Pumpkin Shaped Vanilla Cutout Cookies

Prep Time20 minutes
Total Time26 minutes
Course: Dessert
Keyword: cookie, dessert, halloween, pumpkin
Servings: 24 servings

Ingredients

For the Cookies

  • 1 cup Salted butter (softened)
  • 1 cup Granulated sugar
  • 1 tablespoon Vanilla extract
  • 1 large Egg + 1 egg yolk
  • 2 teaspoon Baking powder
  • 3 cups All purpose flour

For the Buttercream

  • ½ cup Salted butter (softened)
  • 1 ½ teaspoon Powdered sugar
  • ½ teaspoon Pure vanilla extract
  • White fondant
  • Orange food coloring
  • Green food coloring
  • Pumpkin cookie cutter
  • Leaf or other small cookie cutter for greenery

Instructions

  • Preheat oven to 350°. Cream butter, sugar, egg, and extract until smooth. Add flour and baking powder, and mix well. Dough should be soft and moldable but not sticky. There is no need to chill this dough. 
  • Roll out in one big or several smaller batches, to about ¼ inch thick.
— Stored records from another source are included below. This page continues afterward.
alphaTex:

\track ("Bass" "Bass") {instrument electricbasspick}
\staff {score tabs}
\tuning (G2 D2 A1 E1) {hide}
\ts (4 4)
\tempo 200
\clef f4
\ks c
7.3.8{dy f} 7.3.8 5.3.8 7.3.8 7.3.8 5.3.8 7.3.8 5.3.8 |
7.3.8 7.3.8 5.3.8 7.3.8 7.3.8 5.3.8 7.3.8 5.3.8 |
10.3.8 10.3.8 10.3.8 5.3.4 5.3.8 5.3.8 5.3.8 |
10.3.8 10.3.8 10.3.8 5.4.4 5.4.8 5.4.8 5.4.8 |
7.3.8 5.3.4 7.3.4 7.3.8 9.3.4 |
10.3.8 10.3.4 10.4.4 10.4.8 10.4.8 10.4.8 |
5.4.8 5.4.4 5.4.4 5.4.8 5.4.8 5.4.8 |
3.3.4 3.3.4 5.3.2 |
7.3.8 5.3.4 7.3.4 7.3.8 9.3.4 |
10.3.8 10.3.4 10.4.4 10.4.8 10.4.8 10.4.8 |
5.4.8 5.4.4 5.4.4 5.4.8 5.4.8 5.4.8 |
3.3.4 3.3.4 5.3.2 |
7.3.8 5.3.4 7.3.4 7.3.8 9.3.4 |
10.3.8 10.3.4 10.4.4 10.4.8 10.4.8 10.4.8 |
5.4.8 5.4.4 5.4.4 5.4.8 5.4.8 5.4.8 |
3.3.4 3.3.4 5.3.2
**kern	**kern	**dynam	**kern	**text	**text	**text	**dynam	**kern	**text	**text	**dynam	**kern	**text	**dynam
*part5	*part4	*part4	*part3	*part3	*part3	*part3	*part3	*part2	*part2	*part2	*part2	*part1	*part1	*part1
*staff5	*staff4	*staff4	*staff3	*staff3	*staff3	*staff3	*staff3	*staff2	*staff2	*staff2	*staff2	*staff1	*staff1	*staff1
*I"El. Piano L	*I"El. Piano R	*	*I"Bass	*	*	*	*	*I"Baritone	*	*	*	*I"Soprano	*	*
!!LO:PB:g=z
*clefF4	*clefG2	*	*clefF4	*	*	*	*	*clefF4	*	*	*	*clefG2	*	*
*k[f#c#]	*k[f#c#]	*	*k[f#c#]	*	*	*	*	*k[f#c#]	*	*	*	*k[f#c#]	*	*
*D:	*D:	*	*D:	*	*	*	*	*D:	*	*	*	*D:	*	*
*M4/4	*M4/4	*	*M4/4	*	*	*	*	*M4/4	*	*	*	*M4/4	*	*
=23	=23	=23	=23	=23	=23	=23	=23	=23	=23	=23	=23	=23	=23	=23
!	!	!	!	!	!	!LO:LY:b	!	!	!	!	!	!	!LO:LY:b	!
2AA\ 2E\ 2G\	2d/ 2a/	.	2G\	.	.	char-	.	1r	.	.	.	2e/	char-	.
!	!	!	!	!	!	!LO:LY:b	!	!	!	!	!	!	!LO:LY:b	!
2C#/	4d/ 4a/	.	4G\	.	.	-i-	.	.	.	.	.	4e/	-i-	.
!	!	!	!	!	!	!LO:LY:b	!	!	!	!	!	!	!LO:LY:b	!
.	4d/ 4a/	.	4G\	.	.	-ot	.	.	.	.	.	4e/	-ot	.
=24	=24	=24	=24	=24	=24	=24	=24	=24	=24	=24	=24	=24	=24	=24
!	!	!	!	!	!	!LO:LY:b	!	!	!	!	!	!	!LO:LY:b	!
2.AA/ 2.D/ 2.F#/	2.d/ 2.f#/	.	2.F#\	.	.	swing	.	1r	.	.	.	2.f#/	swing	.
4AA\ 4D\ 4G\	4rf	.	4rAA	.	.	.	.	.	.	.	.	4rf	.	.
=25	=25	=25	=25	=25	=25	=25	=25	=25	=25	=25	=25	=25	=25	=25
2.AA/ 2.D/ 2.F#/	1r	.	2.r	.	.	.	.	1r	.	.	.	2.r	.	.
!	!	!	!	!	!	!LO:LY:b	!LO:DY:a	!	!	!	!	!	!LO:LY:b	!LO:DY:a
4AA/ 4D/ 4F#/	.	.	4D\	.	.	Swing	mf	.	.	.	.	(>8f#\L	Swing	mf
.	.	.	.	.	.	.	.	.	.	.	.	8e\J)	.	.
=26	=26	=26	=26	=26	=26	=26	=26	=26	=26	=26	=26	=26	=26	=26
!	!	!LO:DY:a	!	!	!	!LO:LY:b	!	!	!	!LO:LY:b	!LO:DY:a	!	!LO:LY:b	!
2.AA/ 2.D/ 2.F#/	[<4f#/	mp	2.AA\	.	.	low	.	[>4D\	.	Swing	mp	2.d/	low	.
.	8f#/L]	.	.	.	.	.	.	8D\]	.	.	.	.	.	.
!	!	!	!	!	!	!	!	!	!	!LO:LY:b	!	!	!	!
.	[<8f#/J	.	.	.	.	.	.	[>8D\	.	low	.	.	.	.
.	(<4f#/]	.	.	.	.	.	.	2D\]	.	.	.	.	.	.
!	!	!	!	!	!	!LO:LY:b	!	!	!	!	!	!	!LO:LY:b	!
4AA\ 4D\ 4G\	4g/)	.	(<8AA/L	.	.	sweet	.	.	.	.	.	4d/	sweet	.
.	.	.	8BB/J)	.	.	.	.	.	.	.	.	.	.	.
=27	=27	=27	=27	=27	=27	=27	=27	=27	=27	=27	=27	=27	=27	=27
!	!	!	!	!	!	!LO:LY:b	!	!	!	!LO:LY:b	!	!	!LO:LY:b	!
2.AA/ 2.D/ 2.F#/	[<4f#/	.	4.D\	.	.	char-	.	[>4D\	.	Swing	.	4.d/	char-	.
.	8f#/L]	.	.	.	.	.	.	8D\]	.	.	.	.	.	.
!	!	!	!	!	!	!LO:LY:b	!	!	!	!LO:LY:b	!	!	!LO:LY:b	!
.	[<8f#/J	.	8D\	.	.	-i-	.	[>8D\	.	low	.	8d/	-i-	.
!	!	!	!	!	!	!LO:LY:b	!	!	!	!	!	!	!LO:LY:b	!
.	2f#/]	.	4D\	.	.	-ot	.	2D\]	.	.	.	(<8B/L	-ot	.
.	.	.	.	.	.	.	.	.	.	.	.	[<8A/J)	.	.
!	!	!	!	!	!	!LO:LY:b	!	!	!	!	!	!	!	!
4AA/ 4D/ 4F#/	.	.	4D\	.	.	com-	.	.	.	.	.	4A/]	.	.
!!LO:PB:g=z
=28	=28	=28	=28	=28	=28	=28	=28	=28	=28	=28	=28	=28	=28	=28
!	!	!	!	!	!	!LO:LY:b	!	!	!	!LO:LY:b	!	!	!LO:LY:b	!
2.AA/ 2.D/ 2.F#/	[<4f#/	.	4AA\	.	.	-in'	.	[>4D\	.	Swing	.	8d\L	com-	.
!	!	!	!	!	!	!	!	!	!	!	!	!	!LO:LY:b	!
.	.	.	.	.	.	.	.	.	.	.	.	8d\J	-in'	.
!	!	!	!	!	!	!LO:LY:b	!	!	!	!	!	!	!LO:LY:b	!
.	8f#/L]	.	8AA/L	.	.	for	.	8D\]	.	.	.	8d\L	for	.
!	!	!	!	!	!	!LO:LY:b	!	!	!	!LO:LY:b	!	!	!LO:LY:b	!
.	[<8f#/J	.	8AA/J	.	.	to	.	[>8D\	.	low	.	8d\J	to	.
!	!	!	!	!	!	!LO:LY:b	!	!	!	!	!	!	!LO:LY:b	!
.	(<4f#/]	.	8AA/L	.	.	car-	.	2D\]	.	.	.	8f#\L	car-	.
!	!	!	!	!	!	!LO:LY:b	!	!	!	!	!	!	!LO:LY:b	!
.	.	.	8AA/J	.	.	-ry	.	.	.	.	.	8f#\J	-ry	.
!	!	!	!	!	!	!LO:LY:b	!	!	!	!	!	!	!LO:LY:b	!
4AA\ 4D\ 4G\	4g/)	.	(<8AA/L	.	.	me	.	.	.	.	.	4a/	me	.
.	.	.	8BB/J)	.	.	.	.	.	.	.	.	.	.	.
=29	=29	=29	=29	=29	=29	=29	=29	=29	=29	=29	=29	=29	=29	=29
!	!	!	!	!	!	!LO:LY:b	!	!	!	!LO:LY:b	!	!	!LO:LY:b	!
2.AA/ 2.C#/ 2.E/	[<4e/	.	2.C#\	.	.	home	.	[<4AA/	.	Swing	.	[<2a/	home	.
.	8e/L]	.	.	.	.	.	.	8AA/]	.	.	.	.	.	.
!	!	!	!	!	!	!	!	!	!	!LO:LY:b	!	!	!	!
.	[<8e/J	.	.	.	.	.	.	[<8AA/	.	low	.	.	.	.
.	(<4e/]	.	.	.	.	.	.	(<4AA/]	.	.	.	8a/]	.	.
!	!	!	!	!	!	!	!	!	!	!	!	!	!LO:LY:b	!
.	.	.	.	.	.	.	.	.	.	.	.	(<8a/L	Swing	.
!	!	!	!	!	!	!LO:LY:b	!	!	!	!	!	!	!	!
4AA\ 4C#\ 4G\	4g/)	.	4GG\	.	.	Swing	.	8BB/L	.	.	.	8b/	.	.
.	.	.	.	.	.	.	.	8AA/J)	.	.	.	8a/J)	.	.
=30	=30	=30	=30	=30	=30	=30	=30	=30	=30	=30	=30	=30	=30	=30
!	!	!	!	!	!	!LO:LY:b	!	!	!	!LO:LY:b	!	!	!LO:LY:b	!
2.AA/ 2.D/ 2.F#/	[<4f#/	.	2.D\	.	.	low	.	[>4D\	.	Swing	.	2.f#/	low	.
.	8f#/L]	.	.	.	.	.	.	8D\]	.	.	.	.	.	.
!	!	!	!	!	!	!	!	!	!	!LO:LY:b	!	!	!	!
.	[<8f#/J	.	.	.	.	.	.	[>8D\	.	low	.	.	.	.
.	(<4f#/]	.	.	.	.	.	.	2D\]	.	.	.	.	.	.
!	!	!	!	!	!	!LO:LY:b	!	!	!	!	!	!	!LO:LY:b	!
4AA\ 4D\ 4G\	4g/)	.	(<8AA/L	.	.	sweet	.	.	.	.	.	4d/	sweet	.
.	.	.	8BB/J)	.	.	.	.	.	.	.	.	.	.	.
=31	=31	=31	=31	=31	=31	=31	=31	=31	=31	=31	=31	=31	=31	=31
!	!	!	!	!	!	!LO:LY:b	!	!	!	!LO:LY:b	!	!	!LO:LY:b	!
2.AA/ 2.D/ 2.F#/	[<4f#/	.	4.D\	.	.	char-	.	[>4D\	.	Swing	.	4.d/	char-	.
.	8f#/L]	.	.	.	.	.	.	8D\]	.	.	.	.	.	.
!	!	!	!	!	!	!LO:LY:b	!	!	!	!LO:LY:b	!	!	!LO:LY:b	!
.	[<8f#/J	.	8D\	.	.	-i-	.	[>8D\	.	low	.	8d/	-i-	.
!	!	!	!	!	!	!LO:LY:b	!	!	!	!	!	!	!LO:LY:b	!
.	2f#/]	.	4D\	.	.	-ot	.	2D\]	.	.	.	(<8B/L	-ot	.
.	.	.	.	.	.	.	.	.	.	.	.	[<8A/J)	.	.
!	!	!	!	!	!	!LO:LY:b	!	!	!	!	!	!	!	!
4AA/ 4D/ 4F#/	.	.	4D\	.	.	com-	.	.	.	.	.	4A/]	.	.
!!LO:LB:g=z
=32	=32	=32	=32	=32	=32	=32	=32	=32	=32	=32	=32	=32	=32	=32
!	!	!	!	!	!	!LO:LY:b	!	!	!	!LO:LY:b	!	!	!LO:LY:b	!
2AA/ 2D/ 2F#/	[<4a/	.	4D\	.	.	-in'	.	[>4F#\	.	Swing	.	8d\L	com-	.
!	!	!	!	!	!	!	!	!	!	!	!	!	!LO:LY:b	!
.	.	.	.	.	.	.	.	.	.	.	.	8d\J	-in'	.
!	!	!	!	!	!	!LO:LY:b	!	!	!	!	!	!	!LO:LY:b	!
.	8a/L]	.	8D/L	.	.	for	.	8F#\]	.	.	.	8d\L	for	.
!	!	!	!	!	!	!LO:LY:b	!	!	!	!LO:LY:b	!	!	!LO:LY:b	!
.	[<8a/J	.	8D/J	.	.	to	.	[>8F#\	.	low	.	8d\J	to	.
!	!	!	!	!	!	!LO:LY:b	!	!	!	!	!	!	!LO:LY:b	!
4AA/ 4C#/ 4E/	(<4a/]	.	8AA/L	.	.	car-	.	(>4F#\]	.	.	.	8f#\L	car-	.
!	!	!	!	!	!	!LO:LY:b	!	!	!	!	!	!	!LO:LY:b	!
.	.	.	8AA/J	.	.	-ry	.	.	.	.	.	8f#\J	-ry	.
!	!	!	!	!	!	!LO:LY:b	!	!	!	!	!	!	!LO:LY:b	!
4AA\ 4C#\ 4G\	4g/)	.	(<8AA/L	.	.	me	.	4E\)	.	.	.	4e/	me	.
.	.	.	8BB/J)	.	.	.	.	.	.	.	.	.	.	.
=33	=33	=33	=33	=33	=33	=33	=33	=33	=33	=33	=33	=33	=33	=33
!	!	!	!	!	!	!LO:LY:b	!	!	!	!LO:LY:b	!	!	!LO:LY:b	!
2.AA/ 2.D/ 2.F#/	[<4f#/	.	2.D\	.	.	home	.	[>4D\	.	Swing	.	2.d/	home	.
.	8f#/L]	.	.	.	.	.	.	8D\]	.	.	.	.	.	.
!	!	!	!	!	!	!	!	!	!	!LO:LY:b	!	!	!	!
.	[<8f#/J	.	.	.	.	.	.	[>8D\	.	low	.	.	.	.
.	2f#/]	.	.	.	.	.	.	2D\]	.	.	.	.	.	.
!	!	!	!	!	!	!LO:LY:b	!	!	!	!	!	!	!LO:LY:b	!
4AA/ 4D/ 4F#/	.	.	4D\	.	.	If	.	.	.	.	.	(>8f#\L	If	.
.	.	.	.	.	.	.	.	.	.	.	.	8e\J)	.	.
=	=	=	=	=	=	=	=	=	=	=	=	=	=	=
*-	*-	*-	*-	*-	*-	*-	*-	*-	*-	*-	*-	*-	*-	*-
Cut out cookies into pumpkin shapes, and bake on a nonstick baking sheet for 6-8 minutes {I do 6 minutes in my oven and they come out perfect every time!}. Cool on baking sheet for 5 minutes. Remove to wire rack and cool completely. 
  • In a medium bowl, combine ingredients for buttercream. Beat with a hand mixer or with a standing mixer on low for about 15 seconds, and then on medium for ad additional 30 seconds or until smooth. Frost cookies with buttercream and set aside. Roll out white fondant, and separate a small 2” ball to make the green garnish. Tint the fondant by adding gel food coloring little by little and rolling fondant in hands until desired color is achieved. Do this with both the orange and the green. 
  • Using the same pumpkin cookie cutter, cut the fondant pumpkins out. Use the cutter to gently press two semi-circles onto the fondant as shown in the photo. This gives the illusion of a rounded pumpkin. Cut out small green garish if desired with circular fondant cutter. I used a small rose cutter for this garnish. Adhere the garnish to the fondant pumpkin cutout with a little dab of buttercream. Store at room temperature in an airtight container for up to three days. Enjoy!